Hadid is known as the "Diva" of architecture for her visionary designs pushing the boundaries of architecture, urbanism and design. Hadid's buildings appear organic: they bend, climb and flow, often seeming to overlap each other.

Hadid grew up in a modern house Baghdad, Iraq, where she says the progressive ideas of her parents influenced her.

"My mother was interested in design," she said. "But my father was an industrialist and a politician. He was one of the leaders of the Iraqi Democratic Party and so they were interested in new ideas."


Zaha Hadid's BMW auto plant in Leipzig     
  
Zaha Hadid studied mathematics in Baghdad and then architecture in London, where her firm is based. For many years, her designs were admired for their beauty and boldness, but considered impractical. One critic called them "brilliant, but unbuildable." That view changed in 1993 when the Vitra Firehouse was built in Germany. More commissions followed, from a ski jump in Austria to an art museum in Cincinnati, Ohio, to an automobile plant in Germany where a conveyor belt transports cars through an office building on the way to another production facility.

Hadid's associate, Patrik Schumacher, says the firm's work stands out because of its melding of elegance and nature.

"We are opening up a discourse about elegance in a new definition where we are saying it is about articulating complexity and resolving complexity, rather than having jarring contradictions and collage-like assemblages," he said. "Beauty was always, elegance was always, a kind of ambition. But injecting diagonals, curvilinearity, also has to do with this emphasis on movement in the contemporary city."

The Guggenheim exhibit examines 30 years of Hadid's work in chronological order: drawings, paintings, animations and furniture as well as her buildings.

Schumacher says the structure of the Guggenheim, a rotunda with a spiraling ramp from bottom to top, emphasizes the fluidity and undulating spaces that are the hallmarks of Hadid's work.
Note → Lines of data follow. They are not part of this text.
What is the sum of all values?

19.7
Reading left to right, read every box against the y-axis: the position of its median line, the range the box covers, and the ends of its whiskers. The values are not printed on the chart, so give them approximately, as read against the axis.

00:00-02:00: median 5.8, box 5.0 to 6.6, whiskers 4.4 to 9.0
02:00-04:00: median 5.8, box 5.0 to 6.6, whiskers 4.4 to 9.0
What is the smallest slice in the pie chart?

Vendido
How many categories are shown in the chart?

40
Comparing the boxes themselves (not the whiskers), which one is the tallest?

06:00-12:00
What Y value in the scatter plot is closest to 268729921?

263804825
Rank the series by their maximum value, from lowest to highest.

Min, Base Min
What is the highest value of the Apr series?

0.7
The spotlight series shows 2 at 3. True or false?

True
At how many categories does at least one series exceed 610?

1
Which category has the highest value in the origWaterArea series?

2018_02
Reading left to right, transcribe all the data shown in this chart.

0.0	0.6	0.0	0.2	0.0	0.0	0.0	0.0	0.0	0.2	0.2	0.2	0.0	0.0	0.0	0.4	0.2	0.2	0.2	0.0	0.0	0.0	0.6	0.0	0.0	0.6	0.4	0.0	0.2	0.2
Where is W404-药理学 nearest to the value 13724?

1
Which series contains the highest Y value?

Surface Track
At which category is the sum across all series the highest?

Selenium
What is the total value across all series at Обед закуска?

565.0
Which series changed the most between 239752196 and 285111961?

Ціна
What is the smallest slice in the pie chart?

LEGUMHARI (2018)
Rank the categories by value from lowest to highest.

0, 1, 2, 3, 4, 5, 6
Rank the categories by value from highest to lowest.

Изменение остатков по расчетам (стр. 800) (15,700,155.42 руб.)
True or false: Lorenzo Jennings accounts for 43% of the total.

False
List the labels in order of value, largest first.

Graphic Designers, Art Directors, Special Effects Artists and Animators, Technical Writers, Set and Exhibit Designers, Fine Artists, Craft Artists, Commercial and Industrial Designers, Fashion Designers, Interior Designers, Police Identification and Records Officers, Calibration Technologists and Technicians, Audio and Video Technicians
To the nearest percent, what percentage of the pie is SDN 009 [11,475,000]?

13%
The Guggenheim Museum was designed by iconic architect Frank Lloyd Wright.

"This building here, there is a kind of ease of movement and spirally move which spins off into the side galleries and is an early example of a kind of fluid architecture here, the Frank Lloyd Wright building," he said.

Hadid is set apart by more than her radical designs. She is the only woman member of a very exclusive club. She is well aware of her lone status as the only woman on the top of architectural pyramid and calls it strange.

"I think part of the issue is there are lots of younger women, not so many senior women," she said. "In Europe, in England, once they have kids, it is very difficult to continue. Maybe it is easier in America. All of my friends in America who have children, they are still working. In London, it is much more difficult for architects, not for other professions. Architecture is very demanding time wise. I am not saying women don't do it. I think it is continuity is an issue."

Hadid is not sure why there is a vacuum at the top but she says it is certainly not due to a lack of talent.

"My best students were always women," she noted. "It has nothing to do with science or the logic of engineering. They make you uncomfortable as a woman. If you are young, you are patronized. You have to be quite tough to do it. There are lots of women who teach, heads of schools. The academic side is much more understanding. On the other hand, you have lots of lawyers, doctors but not many engineers. I think it is because of this problem that the industry is mostly male. All the developers are male."

After years of designing projects that did not get built, Hadid's work and her vision of the future are now visible in projects across the globe.